Forgood awards a boost to inspiring NGOs

HAND-IN-HAND: Salem Baby Care Centre director Lereen Naidoo, left, and helper Xoliswa Cungwa play with some of the little ones who attend the centre’s creche Picture: MICHAEL PINYANA
HAND-IN-HAND: Salem Baby Care Centre director Lereen Naidoo, left, and helper Xoliswa Cungwa play with some of the little ones who attend the centre’s creche Picture: MICHAEL PINYANA
NGOs that look after some of the most vulnerable members of Buffalo City – babies, the elderly and the hearing impaired – will be honoured as finalists of the Forgood Inspiration Awards breakfast at the Mercedes-Benz visitors’ centre on Thursday.

The Salem Baby Care Centre, the Carel du Toit centre for the deaf, Emthonjeni Centre for the Elderly in King William’s Town and the Rising Sun Daycare have been announced as the four finalists of this year’s awards and will receive R40000 each.

They will also have the opportunity to present their inspiring stories on Thursday, and one of the organisations has the opportunity to be awarded more funds following their presentations.

This is the fifth time the Forgood Inspiration Awards are being held, according to event organiser Brad Taylor.

Partners include Mercedes-Benz SA, Forgood, Vodacom4U, LinkFM, Miko, First City Baptist Church, Iguana Media, Caltex Eastern Cape Marketer, Border-Kei Chamber of Business, the Eastern Cape NGO Coalition and the Daily Dispatch.

The theme this year is “better together”.

Rising Sun Daycare owner Nozie Mswi, who caters for 30 little ones in a sinle Duncan Village room that serves as a small church on weekends, said she was “excited and grateful” to be a finalist.

“I am so happy because I need a kitchen area.

“I have nowhere to cook meals for the children and so they either get bread or I have to cook at home and transport the food,” said Mswi, who said some of her winnings would also be used to pay her two helpers’ stipends.

“Only about half the children’s families are able to regularly pay the R150 per month I charge, so this money will help a lot.”
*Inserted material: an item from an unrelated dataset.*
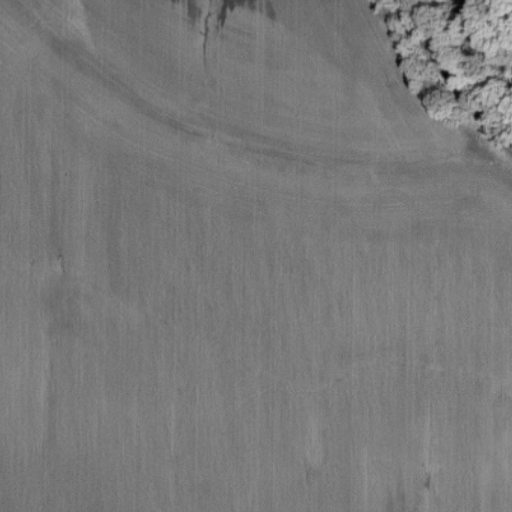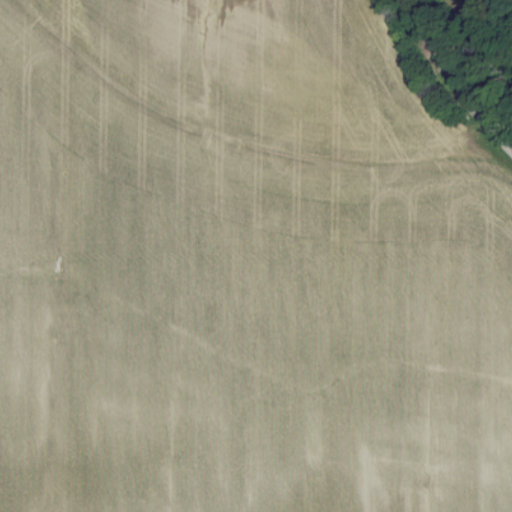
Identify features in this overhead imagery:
road: (464, 65)
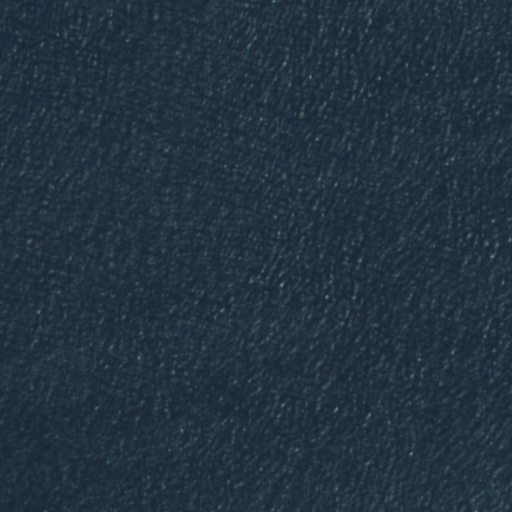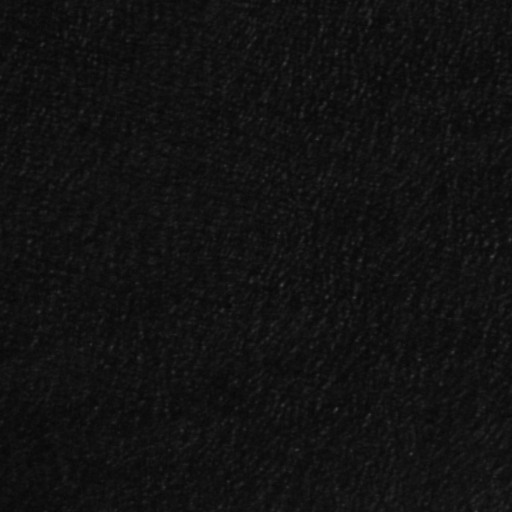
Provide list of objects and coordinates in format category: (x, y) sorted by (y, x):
river: (256, 187)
Salem Baby Care Centre director Lereen Naidoo said hearing that the centre was one of the finalists in this year’s Forgood Inspiration Awards, was “awesome news”.
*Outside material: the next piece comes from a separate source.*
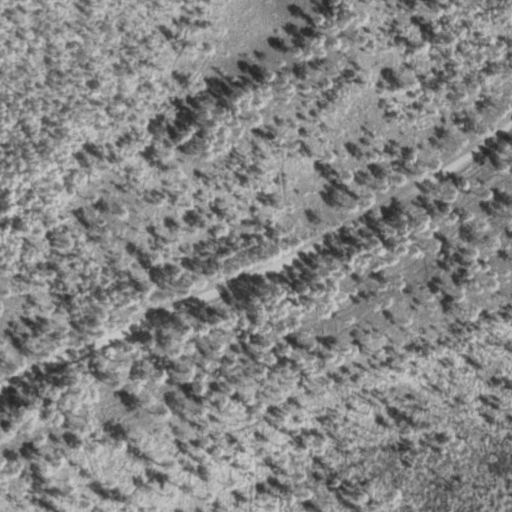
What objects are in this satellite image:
road: (265, 268)
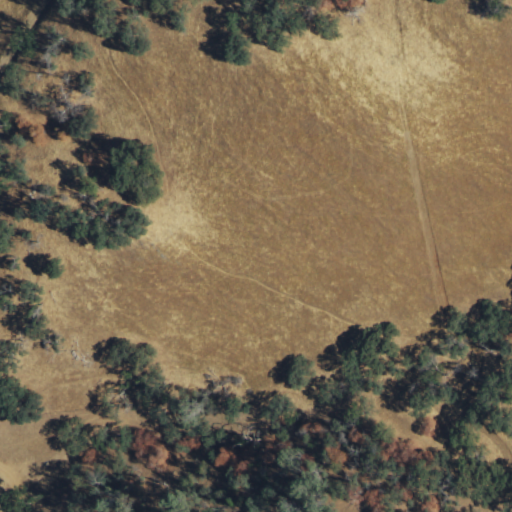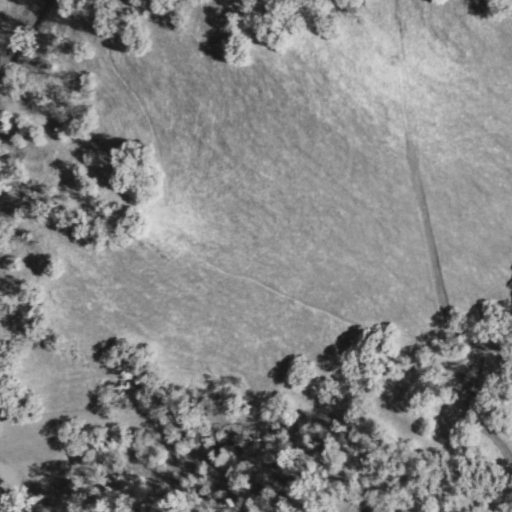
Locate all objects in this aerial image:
road: (0, 258)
The centre offers destitute mothers the opportunity to bath and feed their babies and provides access to basic needs such as health, hygiene, clothing, parenting skills and an educare programme.

Carel du Toit Centre principal Paula Kumm said the funding would assist in covering transport costs for children from outlying areas who need to access the Selborne centre.